It needs winter protection (not too heavy), for it is easily winter-killed.
I have, at times, had in my garden most lovely Campanulas—both double, single, and "cup and saucers." The most beautiful variety is the single.
In color mine were white, purple, and lavender, of many shades, but the pride of my heart was a rose-pink Canterbury Bell.
"Beautiful as a dream!" said the garden visitor, moved to admiration at the sight of these pink beauties.
Lovely as they are, Canterbury Bells have not the grace to die nicely.
Their dead blossoms cling, withered and unsightly, to the parent stem, and unless one has time and patience to go among the plants daily and remove the dead bells it is, for this reason, well to cultivate them in inconspicuous beds apart by themselves.
Another most desirable plant for the perennial border is Phlox (from the Greek flame). Time was when we had but the white and purple, the latter tending to that odious color magenta, which some one has happily said is "a color that has no right to be." The above varieties I found in the old border, growing amicably together. It is not without touches of remorse that I deliberately uproot anything that bears the name of flower, but, since I could remember, there has been a deadly feud between purple Phlox and myself. I keep a single root for old-time sake, which it gives me a megrim to look at.
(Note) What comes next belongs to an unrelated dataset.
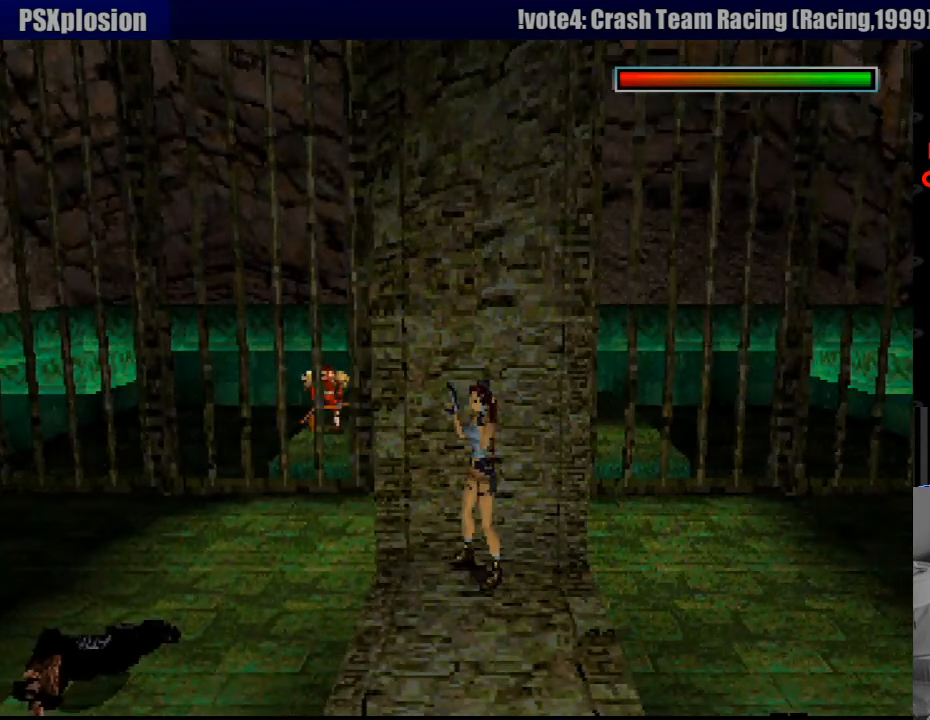
{"buttons": ["CROSS"], "events": []}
The white has been transplanted and has grown apace, until there are oceans of it in my borders.
I have, too, some of the fine varieties of "Phlox Drummondi." One of them, a deep salmon red, with a dark eye, is literally a bit of "flame." There are pinks with maroon-colored eyes, whites with pinkish eyes, pure white, lilac shaded with carmine, and light salmon with wine-colored eyes. I love best the pure white and dark salmon pink, but scarce could spare any of these from my color-scheme. The Phlox is the hardiest of herbaceous perennials, easily propagated by division, or from seed. With me, the seed-grown Phloxes have not come true in color. It is, I think, wisest to select plants in flowering time among varieties in a florist's collection, and order them at once. They are so tough that any moving day suits them, and one can scarce have too many, as they begin blooming in early August, when the border is somewhat forlorn, and last until frost.